My Network is One Thing, But What About New Leads?


Growing your network and list of prospective clients is a cyclical process, through-and-through. Most importantly, it takes time, patience, and resilience. But first ask yourself the question: Does our team have a sales-cycle process to begin with? From start to finish, it’s crucial you nail down a standard sales lifecycle for winning new business. Over time, you will be surprised at how many new leads come from honoring the process.


There are many ingredients to baking this “new-client” cake. Email follow up, networking events, social media, and sometimes at your kid’s baseball game. You never know when a new lead might present itself, but you have to be ready. Consider the following eight steps in an example sales cycle:


  1. Introduction*

  2. Client expresses need

  3. Send client follow-up email

  4. Address their response with pricing

  5. Win the deal

  6. Whether you win or lose the deal, ask if they know of others who could use your service

  7. Do excellent work for your new customer

  8. Ask your customer how well you served them and if they know anyone else who could use this service? If yes, ask for them to make the introduction* for you.

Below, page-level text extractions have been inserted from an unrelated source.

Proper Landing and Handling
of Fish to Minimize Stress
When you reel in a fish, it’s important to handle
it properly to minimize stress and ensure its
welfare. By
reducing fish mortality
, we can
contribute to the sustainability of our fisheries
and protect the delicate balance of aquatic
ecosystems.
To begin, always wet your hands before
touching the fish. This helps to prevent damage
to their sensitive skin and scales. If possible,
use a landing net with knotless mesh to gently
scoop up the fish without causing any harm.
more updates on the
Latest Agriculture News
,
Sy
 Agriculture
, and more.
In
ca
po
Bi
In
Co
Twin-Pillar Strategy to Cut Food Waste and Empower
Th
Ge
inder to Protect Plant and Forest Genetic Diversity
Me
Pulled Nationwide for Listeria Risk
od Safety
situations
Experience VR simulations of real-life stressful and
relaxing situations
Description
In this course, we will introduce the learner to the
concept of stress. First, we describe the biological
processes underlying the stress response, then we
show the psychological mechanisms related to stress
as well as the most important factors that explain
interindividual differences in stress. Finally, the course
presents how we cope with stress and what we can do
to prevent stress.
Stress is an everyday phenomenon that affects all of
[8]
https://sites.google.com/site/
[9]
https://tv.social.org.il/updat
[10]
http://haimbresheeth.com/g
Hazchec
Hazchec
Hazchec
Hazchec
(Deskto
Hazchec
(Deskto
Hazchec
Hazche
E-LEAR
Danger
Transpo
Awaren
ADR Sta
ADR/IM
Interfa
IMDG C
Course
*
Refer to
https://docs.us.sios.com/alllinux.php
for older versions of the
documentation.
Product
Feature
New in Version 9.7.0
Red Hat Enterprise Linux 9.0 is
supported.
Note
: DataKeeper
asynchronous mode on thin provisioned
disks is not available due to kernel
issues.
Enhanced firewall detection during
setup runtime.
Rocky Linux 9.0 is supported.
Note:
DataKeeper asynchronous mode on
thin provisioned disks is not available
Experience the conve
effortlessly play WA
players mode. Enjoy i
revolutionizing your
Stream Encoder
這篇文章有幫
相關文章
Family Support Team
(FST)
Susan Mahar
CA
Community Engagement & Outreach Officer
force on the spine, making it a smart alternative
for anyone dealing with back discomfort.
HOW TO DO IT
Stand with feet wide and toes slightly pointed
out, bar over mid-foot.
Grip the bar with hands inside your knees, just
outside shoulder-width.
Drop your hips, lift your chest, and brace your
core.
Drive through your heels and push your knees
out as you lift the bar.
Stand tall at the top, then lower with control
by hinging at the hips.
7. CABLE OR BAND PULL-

Can you see how a simple process like this might create more and more leads over time? It might sound simple (and informal) but the results will pay dividends for your business. In a future post, we’ll look at demystifying a more formal RFP response and the necessary steps you can take to win business. For now, know that anywhere you go can present a new opportunity—as long as you are ready to engage in conversation with others. We’re happy to know you’re one step closer to answering the call.